EXERCISE PROMPT
All the lines below should appear again unchanged, though their pictures should not.

[[ MATERIAL PROVIDED open ]]

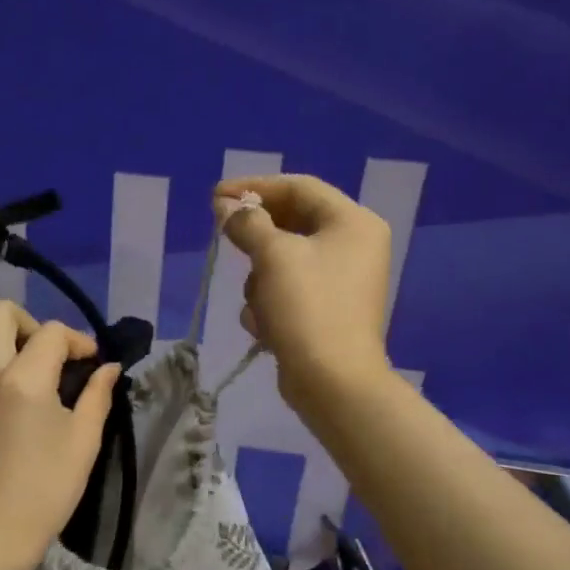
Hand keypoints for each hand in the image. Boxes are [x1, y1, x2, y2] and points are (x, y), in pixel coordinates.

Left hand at [0, 300, 120, 569]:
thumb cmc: (45, 490)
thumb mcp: (83, 441)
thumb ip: (97, 395)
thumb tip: (107, 368)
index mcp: (22, 379)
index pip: (51, 331)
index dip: (78, 340)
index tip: (91, 363)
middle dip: (30, 323)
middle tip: (52, 357)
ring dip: (15, 356)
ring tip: (40, 397)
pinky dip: (0, 385)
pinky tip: (15, 425)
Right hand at [215, 174, 393, 407]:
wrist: (332, 382)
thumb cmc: (308, 307)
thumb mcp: (273, 256)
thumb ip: (247, 222)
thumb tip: (224, 205)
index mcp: (353, 222)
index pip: (299, 187)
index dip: (254, 187)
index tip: (216, 196)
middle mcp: (353, 246)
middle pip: (292, 223)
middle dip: (256, 238)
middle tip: (223, 237)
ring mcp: (341, 281)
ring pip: (284, 260)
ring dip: (260, 279)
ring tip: (258, 302)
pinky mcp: (327, 311)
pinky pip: (289, 290)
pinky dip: (271, 304)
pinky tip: (265, 325)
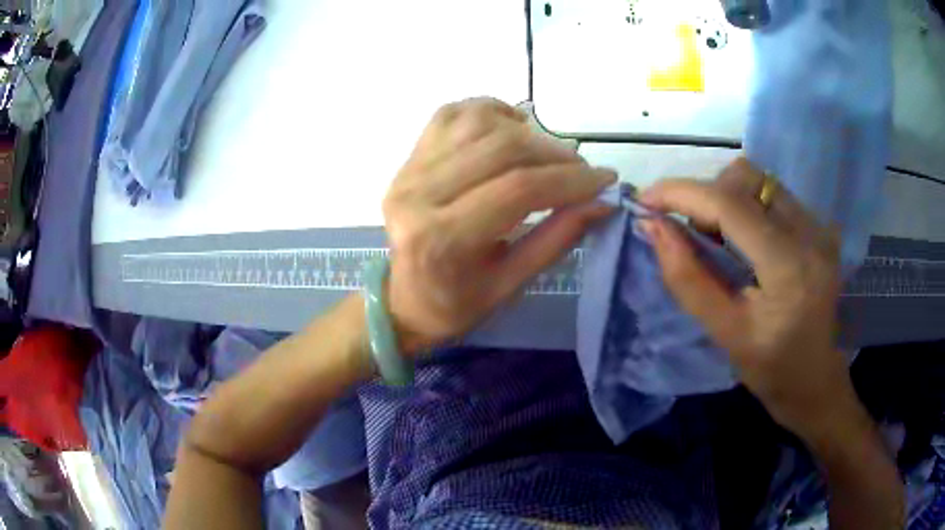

[[ MATERIAL PROVIDED closed ]]

RESPONSE TO THE TASK
Hand keypoints for each hand in the image. Boxes are [x1, y1, x2, y2] and points are (x, y), in pixel coordinates.

Left hand at [0, 300, 120, 569]:
thumb cmc: (45, 490)
thumb mcp: (83, 441)
thumb ip: (97, 395)
thumb tip: (107, 368)
index mcp: (22, 379)
index pip: (51, 331)
index dip: (78, 340)
index tip: (91, 363)
middle dip: (30, 323)
middle tip: (52, 357)
ring dip: (15, 356)
ring tip: (40, 397)
pinky dip: (0, 385)
pinky tip: (15, 425)
Right hand at [215, 174, 393, 407]:
wrist: (332, 382)
thumb cmc: (308, 307)
thumb mcp: (273, 256)
thumb ip: (247, 222)
thumb tip: (224, 205)
index mcp: (353, 222)
index pip: (299, 187)
index dip: (254, 187)
index tip: (216, 196)
middle mcp: (353, 246)
middle pip: (292, 223)
middle dip: (256, 238)
middle tip: (223, 237)
ring mcp: (341, 281)
ring pip: (284, 260)
ring dip: (260, 279)
ring tip: (258, 302)
pinky mcp: (327, 311)
pinky pip: (289, 290)
pinky dip: (271, 304)
pinky tip: (265, 325)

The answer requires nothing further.